You should stop reverse dieting as soon as you hit this point! Attempting to push beyond this is usually counterproductive and can result in a lot of weight gain, putting you in a worse position if your ultimate goal is to lose weight.


If you’re consistently gaining too much weight by system standards with your macros frozen for 3 or 4 cycles in a row and weight gain has become linear, you should consider ending your reverse diet.

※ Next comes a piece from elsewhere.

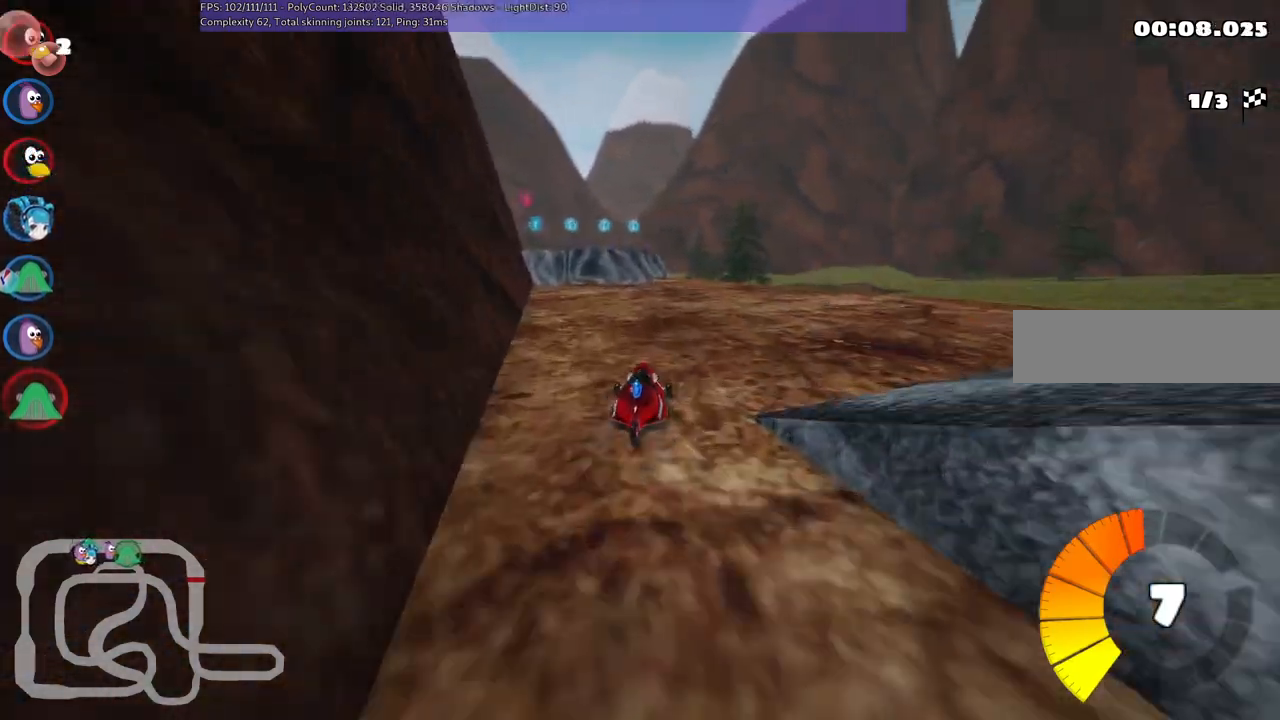
{"keys": ["up"], "events": [[250, "left", "down"], [250, "m", "down"], [400, "left", "up"], [400, "m", "up"]]}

The app will give you a coaching message at your check-in and tell you if it’s time to end the reverse diet based on how your weight is increasing.


*If you’re wondering how high your ending calories should be, refer to the following guideline. Keep in mind that the exact number will vary based on lean body mass and activity level:


For someone of average activity level (think 1 hour of intense activity a day and relatively sedentary job), an approximate reverse diet endpoint might be when you approach 20 calories per pound of lean body mass. 

            *For a 150 lb woman with 25% body fat that is 2,250 calories. 

            *For a 200 lb man with 15% body fat that is 3,400 calories.